- What is needed:
Rewrite the lines starting with the line containing "Installation de solutions" and going on through the line containing "est une petite révolution dans", substituting "véritable révolution" for "petite révolution" and keeping everything else the same.

- Records shown:
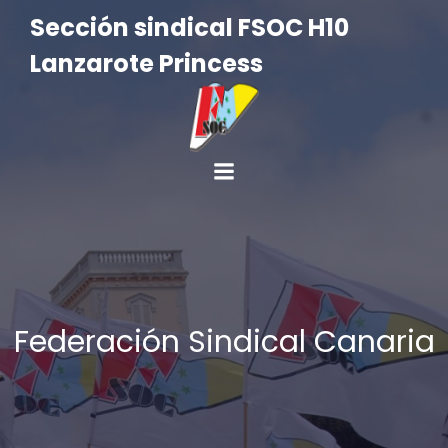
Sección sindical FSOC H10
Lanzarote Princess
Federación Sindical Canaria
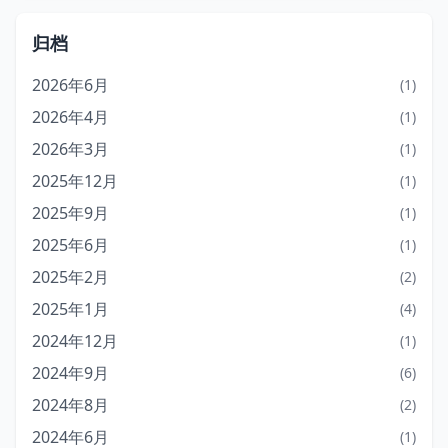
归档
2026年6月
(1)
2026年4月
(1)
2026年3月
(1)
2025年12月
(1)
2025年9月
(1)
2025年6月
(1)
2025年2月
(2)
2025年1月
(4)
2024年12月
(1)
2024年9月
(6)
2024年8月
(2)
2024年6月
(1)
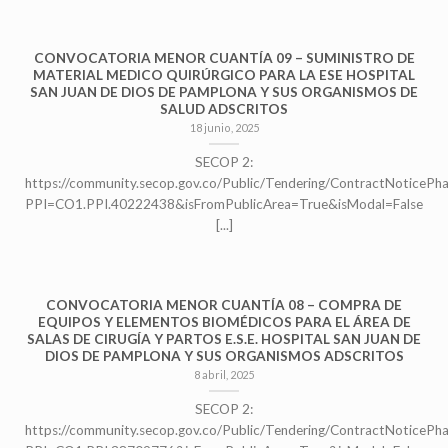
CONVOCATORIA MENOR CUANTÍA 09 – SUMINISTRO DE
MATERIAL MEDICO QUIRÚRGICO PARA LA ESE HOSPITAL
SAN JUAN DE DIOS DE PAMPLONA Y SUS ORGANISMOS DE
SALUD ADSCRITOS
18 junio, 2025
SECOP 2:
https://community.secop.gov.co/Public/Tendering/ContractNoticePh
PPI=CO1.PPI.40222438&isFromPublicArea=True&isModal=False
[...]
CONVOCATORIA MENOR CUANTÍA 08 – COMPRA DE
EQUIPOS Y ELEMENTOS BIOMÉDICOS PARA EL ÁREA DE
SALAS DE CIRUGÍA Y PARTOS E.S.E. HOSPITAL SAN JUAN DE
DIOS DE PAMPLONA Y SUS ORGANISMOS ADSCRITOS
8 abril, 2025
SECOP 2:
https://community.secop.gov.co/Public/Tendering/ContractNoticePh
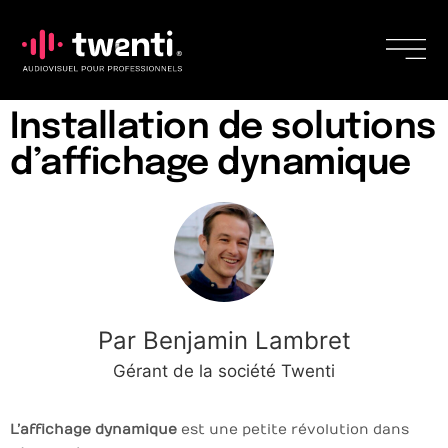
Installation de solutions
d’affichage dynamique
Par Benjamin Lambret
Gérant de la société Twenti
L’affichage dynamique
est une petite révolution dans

* * *

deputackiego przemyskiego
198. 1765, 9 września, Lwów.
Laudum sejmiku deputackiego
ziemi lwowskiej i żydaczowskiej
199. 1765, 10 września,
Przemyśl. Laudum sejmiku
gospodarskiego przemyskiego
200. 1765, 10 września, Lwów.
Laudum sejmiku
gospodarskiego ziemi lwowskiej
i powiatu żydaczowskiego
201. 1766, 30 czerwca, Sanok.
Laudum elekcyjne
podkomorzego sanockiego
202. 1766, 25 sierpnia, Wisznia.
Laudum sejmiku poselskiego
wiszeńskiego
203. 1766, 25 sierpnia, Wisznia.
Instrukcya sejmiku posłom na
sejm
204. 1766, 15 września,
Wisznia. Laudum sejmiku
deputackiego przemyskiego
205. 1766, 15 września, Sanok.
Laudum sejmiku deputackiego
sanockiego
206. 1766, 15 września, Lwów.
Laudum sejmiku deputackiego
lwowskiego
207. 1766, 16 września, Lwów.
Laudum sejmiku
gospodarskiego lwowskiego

- Exercise response:
Installation de solutions
d’affichage dynamique
Par Benjamin Lambret
Gérant de la société Twenti
L’affichage dynamique
est une véritable révolution dans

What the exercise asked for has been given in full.